Exercise: Each entry must be copied exactly, without omission.

Data extracts:
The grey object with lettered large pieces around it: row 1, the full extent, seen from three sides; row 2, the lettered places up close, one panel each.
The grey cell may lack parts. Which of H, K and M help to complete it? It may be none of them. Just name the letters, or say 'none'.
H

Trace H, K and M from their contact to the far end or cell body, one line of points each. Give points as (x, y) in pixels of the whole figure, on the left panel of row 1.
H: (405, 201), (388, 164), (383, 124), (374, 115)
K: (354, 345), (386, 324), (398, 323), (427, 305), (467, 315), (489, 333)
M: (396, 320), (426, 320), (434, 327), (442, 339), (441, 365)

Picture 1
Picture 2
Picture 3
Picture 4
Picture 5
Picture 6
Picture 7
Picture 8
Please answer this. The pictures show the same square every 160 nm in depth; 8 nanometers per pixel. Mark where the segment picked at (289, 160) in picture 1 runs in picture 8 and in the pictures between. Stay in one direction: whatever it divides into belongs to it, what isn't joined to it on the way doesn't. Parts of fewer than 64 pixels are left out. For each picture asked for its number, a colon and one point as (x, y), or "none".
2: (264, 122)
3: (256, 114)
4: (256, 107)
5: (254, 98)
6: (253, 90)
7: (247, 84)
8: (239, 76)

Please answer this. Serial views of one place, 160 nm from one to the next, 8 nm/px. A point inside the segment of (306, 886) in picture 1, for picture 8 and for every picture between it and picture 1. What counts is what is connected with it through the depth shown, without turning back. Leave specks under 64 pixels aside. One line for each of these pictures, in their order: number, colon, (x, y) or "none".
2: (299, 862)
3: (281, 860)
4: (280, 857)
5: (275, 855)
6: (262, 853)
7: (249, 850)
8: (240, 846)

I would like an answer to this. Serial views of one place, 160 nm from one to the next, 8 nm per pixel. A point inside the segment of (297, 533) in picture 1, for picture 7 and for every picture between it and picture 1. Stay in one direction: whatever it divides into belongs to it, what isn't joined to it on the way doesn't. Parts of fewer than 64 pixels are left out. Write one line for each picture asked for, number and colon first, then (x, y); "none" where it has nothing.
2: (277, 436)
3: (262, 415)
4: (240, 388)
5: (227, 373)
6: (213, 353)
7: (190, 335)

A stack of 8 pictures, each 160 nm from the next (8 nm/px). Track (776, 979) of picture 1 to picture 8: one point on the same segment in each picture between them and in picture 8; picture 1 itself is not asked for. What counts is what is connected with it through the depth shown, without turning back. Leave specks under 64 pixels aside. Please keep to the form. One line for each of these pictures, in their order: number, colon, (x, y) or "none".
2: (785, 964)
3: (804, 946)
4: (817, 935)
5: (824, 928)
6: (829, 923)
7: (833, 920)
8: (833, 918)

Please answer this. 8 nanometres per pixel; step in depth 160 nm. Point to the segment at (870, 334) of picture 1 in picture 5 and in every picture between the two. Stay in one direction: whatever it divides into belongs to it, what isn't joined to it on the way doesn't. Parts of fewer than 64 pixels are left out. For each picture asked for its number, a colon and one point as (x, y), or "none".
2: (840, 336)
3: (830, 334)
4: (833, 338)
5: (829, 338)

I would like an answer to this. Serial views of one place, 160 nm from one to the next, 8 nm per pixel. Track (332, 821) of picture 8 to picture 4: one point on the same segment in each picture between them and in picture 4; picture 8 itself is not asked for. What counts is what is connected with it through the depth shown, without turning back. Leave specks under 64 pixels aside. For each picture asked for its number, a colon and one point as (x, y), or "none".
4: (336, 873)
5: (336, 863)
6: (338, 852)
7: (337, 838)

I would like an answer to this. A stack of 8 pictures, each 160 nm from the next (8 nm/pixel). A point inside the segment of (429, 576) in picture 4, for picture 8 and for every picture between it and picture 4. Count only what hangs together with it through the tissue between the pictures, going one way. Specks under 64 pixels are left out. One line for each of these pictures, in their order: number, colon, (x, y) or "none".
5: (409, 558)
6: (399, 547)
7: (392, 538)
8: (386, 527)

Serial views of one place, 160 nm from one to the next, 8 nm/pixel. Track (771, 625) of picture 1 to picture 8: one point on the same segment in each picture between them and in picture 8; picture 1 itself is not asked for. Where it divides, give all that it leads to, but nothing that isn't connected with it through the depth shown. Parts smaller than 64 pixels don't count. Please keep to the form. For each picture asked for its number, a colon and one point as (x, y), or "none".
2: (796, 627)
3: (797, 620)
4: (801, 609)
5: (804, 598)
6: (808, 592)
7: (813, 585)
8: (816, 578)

Result of the exercise:
The grey object with lettered large pieces around it: row 1, the full extent, seen from three sides; row 2, the lettered places up close, one panel each.
The grey cell may lack parts. Which of H, K and M help to complete it? It may be none of them. Just name the letters, or say 'none'.
H

Trace H, K and M from their contact to the far end or cell body, one line of points each. Give points as (x, y) in pixels of the whole figure, on the left panel of row 1.
H: (405, 201), (388, 164), (383, 124), (374, 115)
K: (354, 345), (386, 324), (398, 323), (427, 305), (467, 315), (489, 333)
M: (396, 320), (426, 320), (434, 327), (442, 339), (441, 365)

Picture 1
Picture 2
Picture 3
Picture 4
Picture 5
Picture 6
Picture 7
Picture 8
Please answer this. The pictures show the same square every 160 nm in depth; 8 nanometers per pixel. Mark where the segment picked at (289, 160) in picture 1 runs in picture 8 and in the pictures between. Stay in one direction: whatever it divides into belongs to it, what isn't joined to it on the way doesn't. Parts of fewer than 64 pixels are left out. For each picture asked for its number, a colon and one point as (x, y), or "none".
2: (264, 122)
3: (256, 114)
4: (256, 107)
5: (254, 98)
6: (253, 90)
7: (247, 84)
8: (239, 76)

Please answer this. Serial views of one place, 160 nm from one to the next, 8 nm/px. A point inside the segment of (306, 886) in picture 1, for picture 8 and for every picture between it and picture 1. What counts is what is connected with it through the depth shown, without turning back. Leave specks under 64 pixels aside. One line for each of these pictures, in their order: number, colon, (x, y) or "none".
2: (299, 862)
3: (281, 860)
4: (280, 857)
5: (275, 855)
6: (262, 853)
7: (249, 850)
8: (240, 846)

I would like an answer to this. Serial views of one place, 160 nm from one to the next, 8 nm per pixel. A point inside the segment of (297, 533) in picture 1, for picture 7 and for every picture between it and picture 1. Stay in one direction: whatever it divides into belongs to it, what isn't joined to it on the way doesn't. Parts of fewer than 64 pixels are left out. Write one line for each picture asked for, number and colon first, then (x, y); "none" where it has nothing.
2: (277, 436)
3: (262, 415)
4: (240, 388)
5: (227, 373)
6: (213, 353)
7: (190, 335)

A stack of 8 pictures, each 160 nm from the next (8 nm/px). Track (776, 979) of picture 1 to picture 8: one point on the same segment in each picture between them and in picture 8; picture 1 itself is not asked for. What counts is what is connected with it through the depth shown, without turning back. Leave specks under 64 pixels aside. Please keep to the form. One line for each of these pictures, in their order: number, colon, (x, y) or "none".
2: (785, 964)
3: (804, 946)
4: (817, 935)
5: (824, 928)
6: (829, 923)
7: (833, 920)
8: (833, 918)

Please answer this. 8 nanometres per pixel; step in depth 160 nm. Point to the segment at (870, 334) of picture 1 in picture 5 and in every picture between the two. Stay in one direction: whatever it divides into belongs to it, what isn't joined to it on the way doesn't. Parts of fewer than 64 pixels are left out. For each picture asked for its number, a colon and one point as (x, y), or "none".
2: (840, 336)
3: (830, 334)
4: (833, 338)
5: (829, 338)

I would like an answer to this. Serial views of one place, 160 nm from one to the next, 8 nm per pixel. Track (332, 821) of picture 8 to picture 4: one point on the same segment in each picture between them and in picture 4; picture 8 itself is not asked for. What counts is what is connected with it through the depth shown, without turning back. Leave specks under 64 pixels aside. For each picture asked for its number, a colon and one point as (x, y), or "none".
4: (336, 873)
5: (336, 863)
6: (338, 852)
7: (337, 838)

I would like an answer to this. A stack of 8 pictures, each 160 nm from the next (8 nm/pixel). A point inside the segment of (429, 576) in picture 4, for picture 8 and for every picture between it and picture 4. Count only what hangs together with it through the tissue between the pictures, going one way. Specks under 64 pixels are left out. One line for each of these pictures, in their order: number, colon, (x, y) or "none".
5: (409, 558)
6: (399, 547)
7: (392, 538)
8: (386, 527)

Serial views of one place, 160 nm from one to the next, 8 nm/pixel. Track (771, 625) of picture 1 to picture 8: one point on the same segment in each picture between them and in picture 8; picture 1 itself is not asked for. Where it divides, give all that it leads to, but nothing that isn't connected with it through the depth shown. Parts smaller than 64 pixels don't count. Please keep to the form. For each picture asked for its number, a colon and one point as (x, y), or "none".
2: (796, 627)
3: (797, 620)
4: (801, 609)
5: (804, 598)
6: (808, 592)
7: (813, 585)
8: (816, 578)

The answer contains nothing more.